Certains paysages sont si sombres qu’ils donnent l’impression d’être hantés. Surtout chez l’écrivain américain Ron Rash, qui dépeint dans ses romans les paysages de Caroline du Sud, sa région. Dans “Une terre d’ombre”, son nouveau roman, il choisit un vallon désolé sous une falaise d’ombre
comme « scène de crime ». C’est ici que vivent deux orphelins, Laurel et Hank, dans la ferme de leurs parents décédés. Et c’est ici que va se nouer leur destin. On peut croire que la guigne les accompagne depuis toujours.
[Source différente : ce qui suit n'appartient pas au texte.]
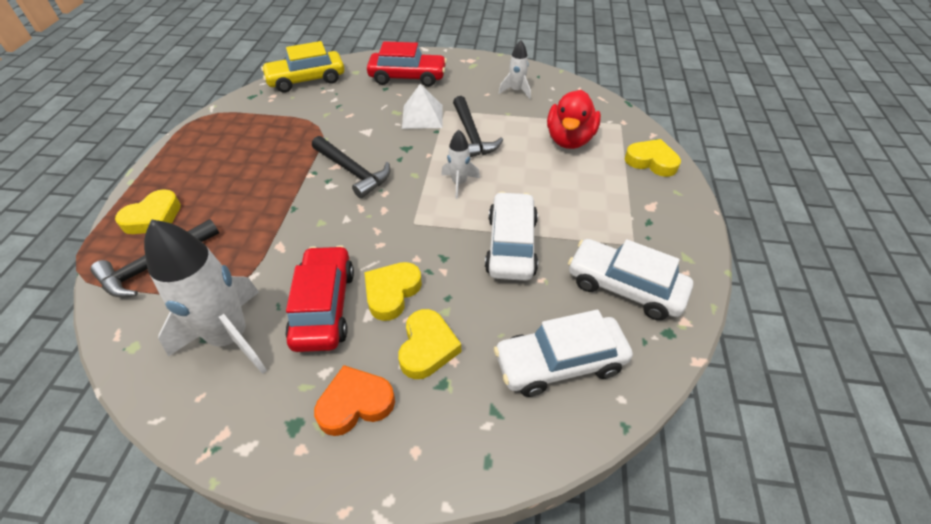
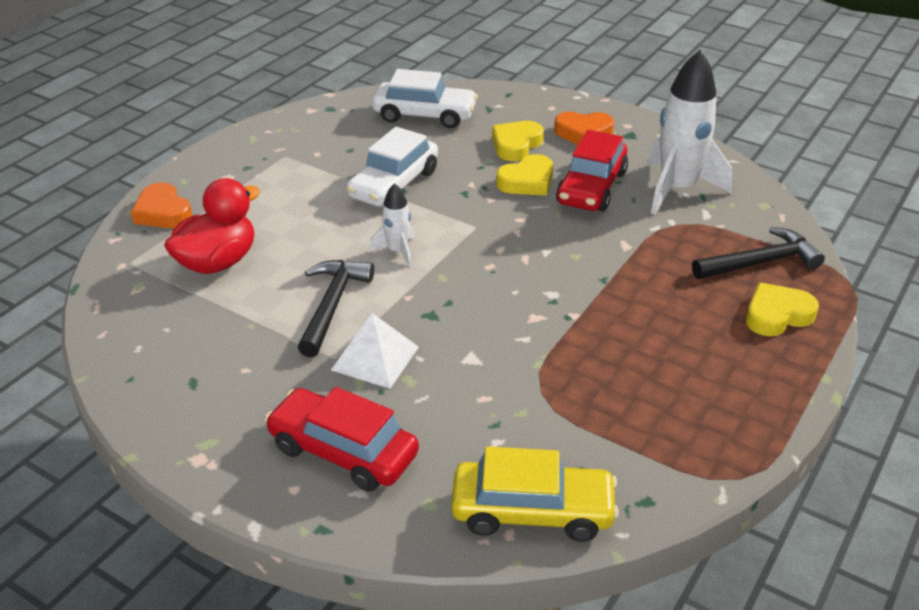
camera: 155 degrees left, 10 degrees down
black hammer [312,136,391,198] -> none
white rocket [499,40,531,99] -> none
white car [568,239,693,320] -> none
yellow heart [625,139,681,177] -> orange heart [131,182,192,228]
Au point que les autres habitants voient en eux des porteurs du “mauvais sort”. On peut croire aussi que c’est ce vallon, qui les enferme dans une forme de malédiction. Qu’importe : tous deux ont l’habitude d’être rejetés. Pourtant, quand ce roman débute, Hank songe à se marier et à quitter le vallon. Dans le même temps, Laurel débusque sur la crête de la montagne, un “étrange étranger” qui se révèle muet, musicien hors pair et dont elle s’éprend. Autour de ces deux couples, Ron Rash décrit l’atmosphère d’une petite communauté dans les derniers mois de la guerre de 14-18, qui, aux États-Unis aussi, divise les hommes. Il prolonge ainsi une réflexion, présente dans tous ses romans, sur la folie guerrière des hommes, la puissance de la nature mais également celle de l’éducation, capable de sortir les hommes de la sauvagerie. Dans le décor sinistre, le romancier installe une femme, une héroïne courageuse qui sait à la fois travailler dur à la ferme et rêver près de la rivière d’un destin meilleur. Un roman rugueux comme les paysages, un conte mélancolique, où un joueur de flûte vient secouer hommes et femmes, révéler leur vraie nature, pour s’éloigner finalement, laissant derrière lui la désolation.
Ron Rash, “Une terre d’ombre”, Seuil, 25 dollars.